In moving his discussants from palace to workshop, Galileo made common cause with a few physicians and other university-trained men who took a sustained interest in the physical principles of practical devices. One of the doctors, Georg Agricola—a learned humanist who practiced in mining regions—illustrated extractive and metallurgical techniques so as almost to thrust the concepts of force, momentum, and pressure into the reader’s mind (see Figure 13). The other doctor, William Gilbert—an English physician fascinated by the magnetic compass that enabled the trade and piracy of London—studied lodestones intensively in what was the first sustained, systematic experimental investigation in the long history of physica (De magnete, 1600). Gilbert invented instruments to measure the dip and declination of a compass needle moved around a spherical lodestone, which performed like a little earth, a terrella, magnetically speaking. His method of arming magnets to increase their power instructed Galileo, and his premise that the Earth was a big magnet inspired Kepler. In vituperation of his opponents, “intoxicated, crazy, puffed-up…lettered clowns,” and his evaluation of his accomplishments, “novel, unheard-of, and opposed to everybody’s opinions,” he almost outdid them both.
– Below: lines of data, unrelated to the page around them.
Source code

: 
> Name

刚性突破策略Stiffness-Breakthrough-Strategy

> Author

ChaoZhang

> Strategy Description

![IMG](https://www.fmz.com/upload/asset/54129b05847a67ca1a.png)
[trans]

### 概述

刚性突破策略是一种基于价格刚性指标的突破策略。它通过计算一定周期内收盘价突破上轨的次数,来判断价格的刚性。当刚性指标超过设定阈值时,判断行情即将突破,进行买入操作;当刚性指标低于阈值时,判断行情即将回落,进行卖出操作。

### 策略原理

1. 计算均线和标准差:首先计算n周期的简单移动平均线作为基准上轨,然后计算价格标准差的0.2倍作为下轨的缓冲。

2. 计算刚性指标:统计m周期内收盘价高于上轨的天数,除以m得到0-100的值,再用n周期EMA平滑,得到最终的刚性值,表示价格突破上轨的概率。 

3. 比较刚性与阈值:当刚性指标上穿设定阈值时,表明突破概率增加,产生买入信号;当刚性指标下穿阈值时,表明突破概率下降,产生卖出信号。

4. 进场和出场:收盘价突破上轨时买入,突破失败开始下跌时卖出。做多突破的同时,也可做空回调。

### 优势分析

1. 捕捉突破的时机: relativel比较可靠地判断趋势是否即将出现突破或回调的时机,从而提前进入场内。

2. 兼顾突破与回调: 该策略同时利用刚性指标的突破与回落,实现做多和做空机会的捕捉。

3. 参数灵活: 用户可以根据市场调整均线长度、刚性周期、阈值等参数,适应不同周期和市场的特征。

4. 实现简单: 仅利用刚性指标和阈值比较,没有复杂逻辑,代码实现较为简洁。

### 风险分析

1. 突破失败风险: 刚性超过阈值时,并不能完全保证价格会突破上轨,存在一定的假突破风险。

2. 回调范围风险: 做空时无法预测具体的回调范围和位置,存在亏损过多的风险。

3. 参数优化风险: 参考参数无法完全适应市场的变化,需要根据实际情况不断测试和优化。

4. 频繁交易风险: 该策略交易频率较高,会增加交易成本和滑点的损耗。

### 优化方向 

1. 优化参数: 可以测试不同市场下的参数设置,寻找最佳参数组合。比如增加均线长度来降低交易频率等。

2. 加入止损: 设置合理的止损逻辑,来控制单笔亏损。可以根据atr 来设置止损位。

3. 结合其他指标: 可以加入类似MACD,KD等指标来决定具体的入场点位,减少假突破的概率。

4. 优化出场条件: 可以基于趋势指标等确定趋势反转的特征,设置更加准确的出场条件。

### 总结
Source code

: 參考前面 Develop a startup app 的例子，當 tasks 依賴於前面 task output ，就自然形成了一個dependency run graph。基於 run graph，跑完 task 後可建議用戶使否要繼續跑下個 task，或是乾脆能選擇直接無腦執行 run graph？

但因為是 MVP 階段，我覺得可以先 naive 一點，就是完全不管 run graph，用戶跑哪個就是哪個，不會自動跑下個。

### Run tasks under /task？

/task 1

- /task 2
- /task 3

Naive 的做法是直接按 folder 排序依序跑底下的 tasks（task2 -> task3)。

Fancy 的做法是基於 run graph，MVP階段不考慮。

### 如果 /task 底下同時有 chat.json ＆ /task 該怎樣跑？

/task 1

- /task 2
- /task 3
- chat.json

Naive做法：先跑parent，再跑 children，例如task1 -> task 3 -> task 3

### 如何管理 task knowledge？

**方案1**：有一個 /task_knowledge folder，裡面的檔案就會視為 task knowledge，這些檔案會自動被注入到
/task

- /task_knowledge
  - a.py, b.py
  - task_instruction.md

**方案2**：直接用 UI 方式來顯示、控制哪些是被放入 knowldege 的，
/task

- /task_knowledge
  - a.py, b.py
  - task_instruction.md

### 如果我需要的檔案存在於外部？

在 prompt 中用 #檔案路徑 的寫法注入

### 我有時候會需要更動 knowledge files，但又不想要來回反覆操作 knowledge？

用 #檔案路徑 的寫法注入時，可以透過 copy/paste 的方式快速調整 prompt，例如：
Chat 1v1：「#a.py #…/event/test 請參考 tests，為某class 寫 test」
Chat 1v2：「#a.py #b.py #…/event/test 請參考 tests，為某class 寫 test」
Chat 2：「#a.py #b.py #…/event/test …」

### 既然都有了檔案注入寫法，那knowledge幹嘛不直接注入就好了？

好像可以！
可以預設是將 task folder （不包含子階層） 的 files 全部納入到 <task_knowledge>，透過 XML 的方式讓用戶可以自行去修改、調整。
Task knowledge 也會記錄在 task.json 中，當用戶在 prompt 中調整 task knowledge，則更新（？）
A final example, Simon Stevin, made his living as an engineer and state administrator after a late matriculation, in 1583 at the age of 35, at the University of Leyden. The slow start brought him into contact with a fellow student, Maurice of Nassau, who would soon become the head of the United Netherlands. Stevin served Maurice as tutor, military engineer, and quartermaster, and worked with Dutch-reading applied mathematicians as an authority on statics, astronomy, and fortification. Although, unlike Galileo, Stevin made practical devices that worked, they took up many of the same theoretical problems and arrived at similar results, for example, the composition of velocities and the strength of gravity on planes of different slopes. Stevin declared for Copernicus publicly in 1608, before Galileo did, and proposed a method to find the longitude at sea using magnetic data no more practical than Galileo’s scheme using eclipses of Jupiter’s moons. In short, Stevin wrote on almost the entire canon of mixed mathematics, and would have been more influential in his time, and better known in ours, had he not written it in Dutch.